To redistribute HIP reports, use the same deployment recommendations and best practices that you use to redistribute User-ID information. Keep in mind that GlobalProtect internal and external gateways don't support bi-directional HIP redistribution. Therefore, the best practice is to use your Panorama appliance as your redistribution point. In this deployment, you would configure your internal and external gateways to send the HIP reports to Panorama and have Panorama forward them on to your firewalls for consistent policy enforcement across your environment.

Use the following steps to configure HIP report redistribution.

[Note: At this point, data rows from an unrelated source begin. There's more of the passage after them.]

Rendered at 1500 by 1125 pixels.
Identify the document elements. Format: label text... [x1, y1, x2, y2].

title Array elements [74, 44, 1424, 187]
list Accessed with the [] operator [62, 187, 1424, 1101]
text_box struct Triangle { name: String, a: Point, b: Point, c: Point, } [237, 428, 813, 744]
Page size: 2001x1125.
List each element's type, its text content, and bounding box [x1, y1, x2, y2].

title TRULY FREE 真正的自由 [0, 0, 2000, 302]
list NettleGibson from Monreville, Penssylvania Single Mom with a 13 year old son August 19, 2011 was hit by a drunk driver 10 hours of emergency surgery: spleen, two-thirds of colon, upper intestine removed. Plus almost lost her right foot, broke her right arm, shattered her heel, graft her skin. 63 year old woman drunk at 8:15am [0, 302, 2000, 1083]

1. Configure HIP-Based Policy Enforcement for your gateways and firewalls.
2. Configure HIP report redistribution.

   1. To configure HIP report redistribution, do one of the following:

      • On the Strata Cloud Manager (NGFW), select ConfigurationNGFW and Prisma AccessConfiguration ScopeAll FirewallsIdentity ServicesIdentity RedistributionAdd Agent.
      • On the Strata Cloud Manager (Prisma Access), select ConfigurationNGFW and Prisma AccessConfiguration ScopePrisma AccessIdentity ServicesIdentity RedistributionAdd Agent.
      • On Panorama, select DeviceAgentsData Redistribution.
   2. Select an existing or Add a new data redistribution agent.

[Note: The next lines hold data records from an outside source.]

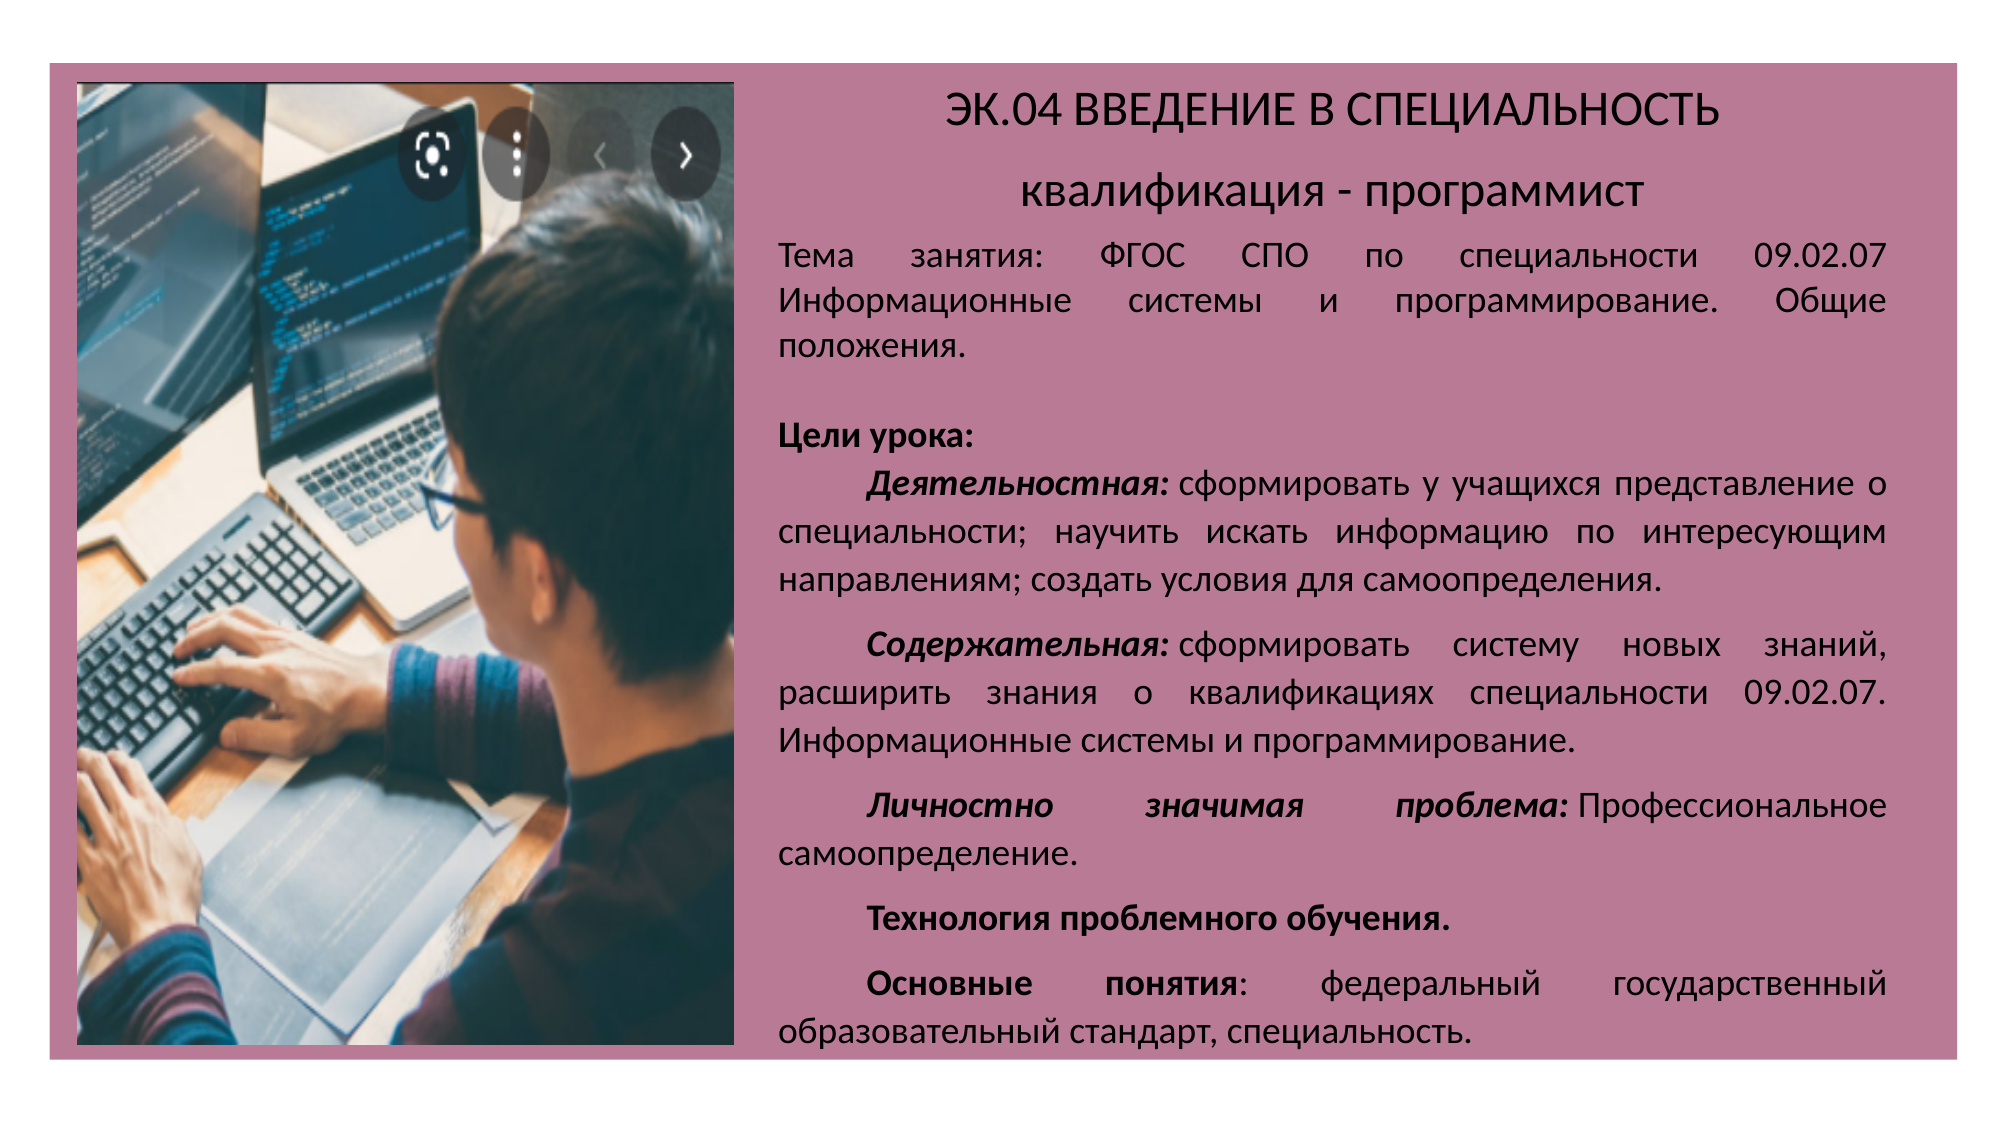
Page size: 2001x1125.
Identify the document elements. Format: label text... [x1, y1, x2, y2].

text_box [49, 62, 1958, 1061]
text_box Тема занятия: ФГОС СПО по специальности 09.02.07 Информационные системы и программирование. Общие положения. Цели урока: Деятельностная: сформировать у учащихся представление о специальности; научить искать информацию по интересующим направлениям; создать условия для самоопределения. Содержательная: сформировать систему новых знаний, расширить знания о квалификациях специальности 09.02.07. Информационные системы и программирование. Личностно значимая проблема: Профессиональное самоопределение. Технология проблемного обучения. Основные понятия: федеральный государственный образовательный стандарт, специальность. [763, 222, 1903, 1059]
text_box ЭК.04 ВВЕДЕНИЕ В СПЕЦИАЛЬНОСТЬ квалификация - программист [715, 68, 1951, 191]
picture [77, 82, 734, 1045]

      The agent must be a Palo Alto Networks next-generation firewall, a GlobalProtect gateway, or a Panorama appliance.
   3. Select HIP Report.

   4. Click OK.
3. If you use GlobalProtect firewalls or gateways to distribute HIP reports, make sure that the group mapping settings on the firewalls or gateways that you use to redistribute the HIP reports match the following attributes on the firewalls or gateways where you have User-ID configured.

   If you use a Panorama appliance to distribute HIP reports, skip this step.

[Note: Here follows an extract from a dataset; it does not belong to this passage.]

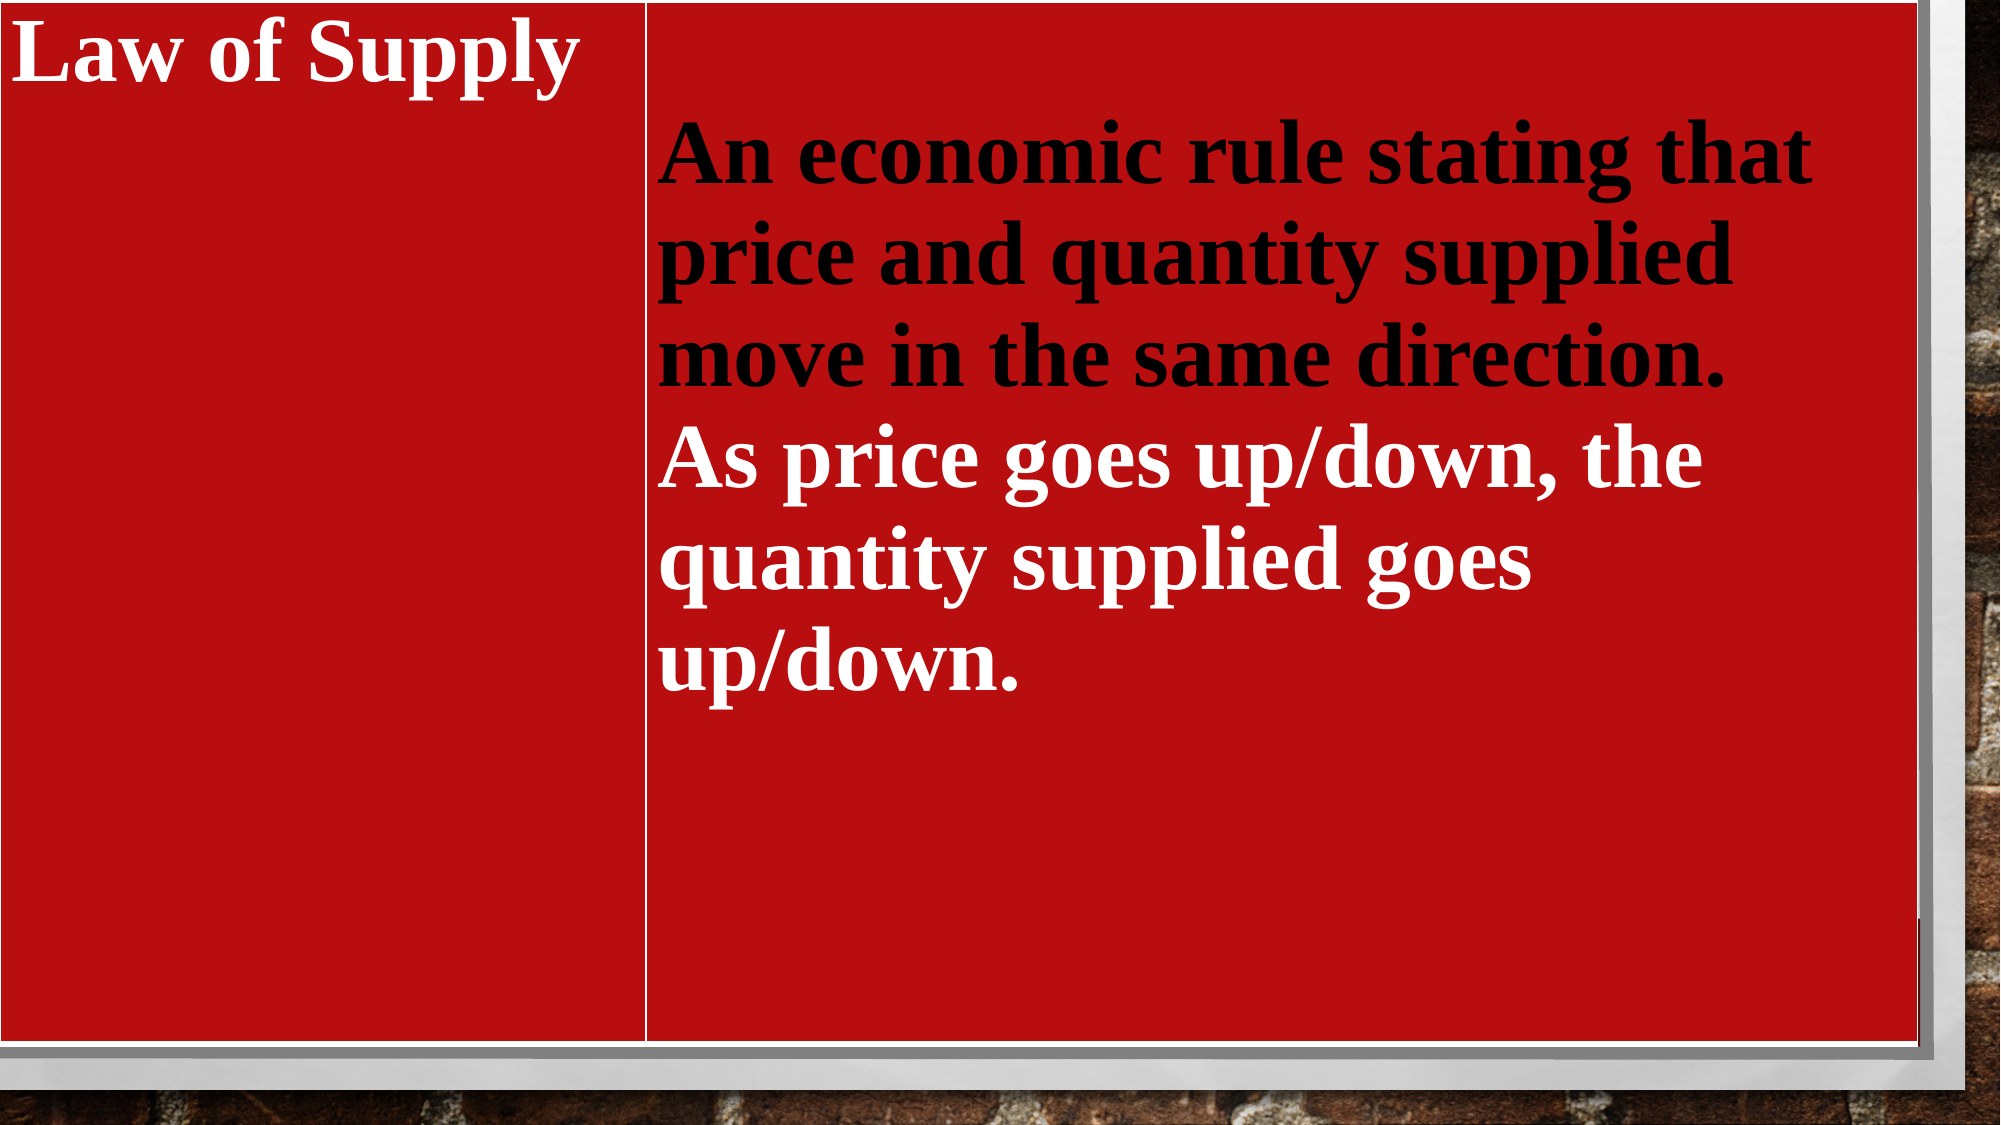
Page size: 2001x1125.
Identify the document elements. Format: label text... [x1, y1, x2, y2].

table_header Law of Supply [1, 3, 645, 1041]
picture [0, 0, 2000, 1125]
table_header An economic rule stating that price and quantity supplied move in the same direction. As price goes up/down, the quantity supplied goes up/down. [647, 3, 1917, 1041]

   • Configure the user attributes on the HIP report redistribution firewalls or gateways to match the user attributes on the User-ID firewalls or gateways.
     For example, if the firewalls or gateways used for HIP report redistribution has a sAMAccountName of Primary attribute and a User Principal Name (UPN) of Alternate Username 1, make sure that you configure the same values on the firewalls or gateways where you have configured User-ID.
     The attributes don't have to be in the same order; for example, if the HIP report redistribution firewall has a sAMAccountName of Primary attribute and a UPN of Alternate Username 1, you can configure the User-ID firewall with a sAMAccountName of Alternate Username and a UPN of Primary attribute 1.
   • If your deployment has user domains configured in its group mapping, configure the user domain attributes on the HIP report redistribution firewalls or gateways to match the user domain attributes on the User-ID firewalls or gateways. User domain attributes must be consistent across all firewalls and gateways.
   • Configure the common user groups (the user groups on the firewalls and gateways that connect to the same authentication servers and retrieve the same user groups) on the HIP report redistribution firewalls or gateways to match the user groups on the User-ID firewalls or gateways.